(What the exercise asks):
Begin with the line that has "Course Objective: This". Give it and every line after it again, exactly, through the end of the entries below.

[[ Records for this exercise open ]]

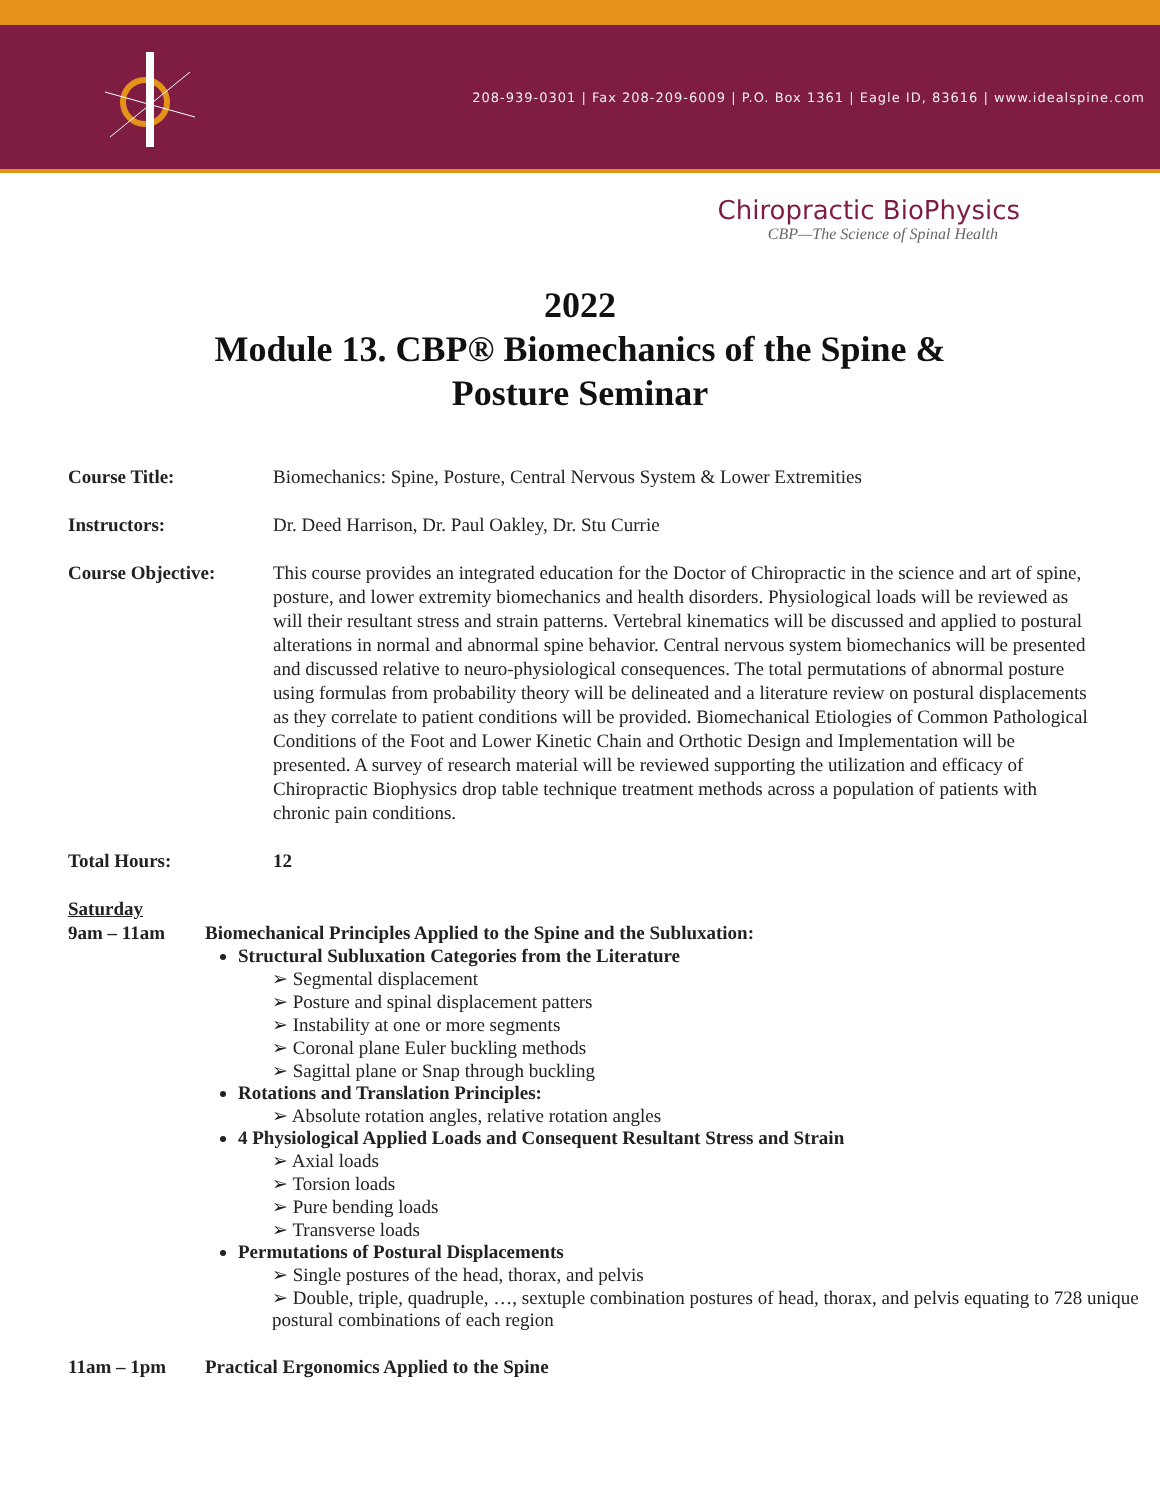208-939-0301 | Fax 208-209-6009 | P.O. Box 1361 | Eagle ID, 83616 | www.idealspine.com
Chiropractic BioPhysics
CBP—The Science of Spinal Health
2022
Module 13. CBP® Biomechanics of the Spine &
Posture Seminar
Course Title: Biomechanics: Spine, Posture, Central Nervous System & Lower Extremities
Instructors: Dr. Deed Harrison, Dr. Paul Oakley, Dr. Stu Currie
Course Objective: This course provides an integrated education for the Doctor of Chiropractic in the science and art of spine, posture, and lower extremity biomechanics and health disorders. Physiological loads will be reviewed as will their resultant stress and strain patterns. Vertebral kinematics will be discussed and applied to postural alterations in normal and abnormal spine behavior. Central nervous system biomechanics will be presented and discussed relative to neuro-physiological consequences. The total permutations of abnormal posture using formulas from probability theory will be delineated and a literature review on postural displacements as they correlate to patient conditions will be provided. Biomechanical Etiologies of Common Pathological Conditions of the Foot and Lower Kinetic Chain and Orthotic Design and Implementation will be presented. A survey of research material will be reviewed supporting the utilization and efficacy of Chiropractic Biophysics drop table technique treatment methods across a population of patients with chronic pain conditions.
Total Hours: 12
Saturday
9am – 11am Biomechanical Principles Applied to the Spine and the Subluxation:
Structural Subluxation Categories from the Literature
Segmental displacement
Posture and spinal displacement patters
Instability at one or more segments
Coronal plane Euler buckling methods
Sagittal plane or Snap through buckling
Rotations and Translation Principles:
Absolute rotation angles, relative rotation angles
4 Physiological Applied Loads and Consequent Resultant Stress and Strain
Axial loads
Torsion loads
Pure bending loads
Transverse loads
Permutations of Postural Displacements
Single postures of the head, thorax, and pelvis
Double, triple, quadruple, …, sextuple combination postures of head, thorax, and pelvis equating to 728 unique postural combinations of each region
11am – 1pm Practical Ergonomics Applied to the Spine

[[ Records for this exercise closed ]]

(Task result):
Course Objective: This course provides an integrated education for the Doctor of Chiropractic in the science and art of spine, posture, and lower extremity biomechanics and health disorders. Physiological loads will be reviewed as will their resultant stress and strain patterns. Vertebral kinematics will be discussed and applied to postural alterations in normal and abnormal spine behavior. Central nervous system biomechanics will be presented and discussed relative to neuro-physiological consequences. The total permutations of abnormal posture using formulas from probability theory will be delineated and a literature review on postural displacements as they correlate to patient conditions will be provided. Biomechanical Etiologies of Common Pathological Conditions of the Foot and Lower Kinetic Chain and Orthotic Design and Implementation will be presented. A survey of research material will be reviewed supporting the utilization and efficacy of Chiropractic Biophysics drop table technique treatment methods across a population of patients with chronic pain conditions.
Total Hours: 12
Saturday
9am – 11am Biomechanical Principles Applied to the Spine and the Subluxation:
Structural Subluxation Categories from the Literature
Segmental displacement
Posture and spinal displacement patters
Instability at one or more segments
Coronal plane Euler buckling methods
Sagittal plane or Snap through buckling
Rotations and Translation Principles:
Absolute rotation angles, relative rotation angles
4 Physiological Applied Loads and Consequent Resultant Stress and Strain
Axial loads
Torsion loads
Pure bending loads
Transverse loads
Permutations of Postural Displacements
Single postures of the head, thorax, and pelvis
Double, triple, quadruple, …, sextuple combination postures of head, thorax, and pelvis equating to 728 unique postural combinations of each region
11am – 1pm Practical Ergonomics Applied to the Spine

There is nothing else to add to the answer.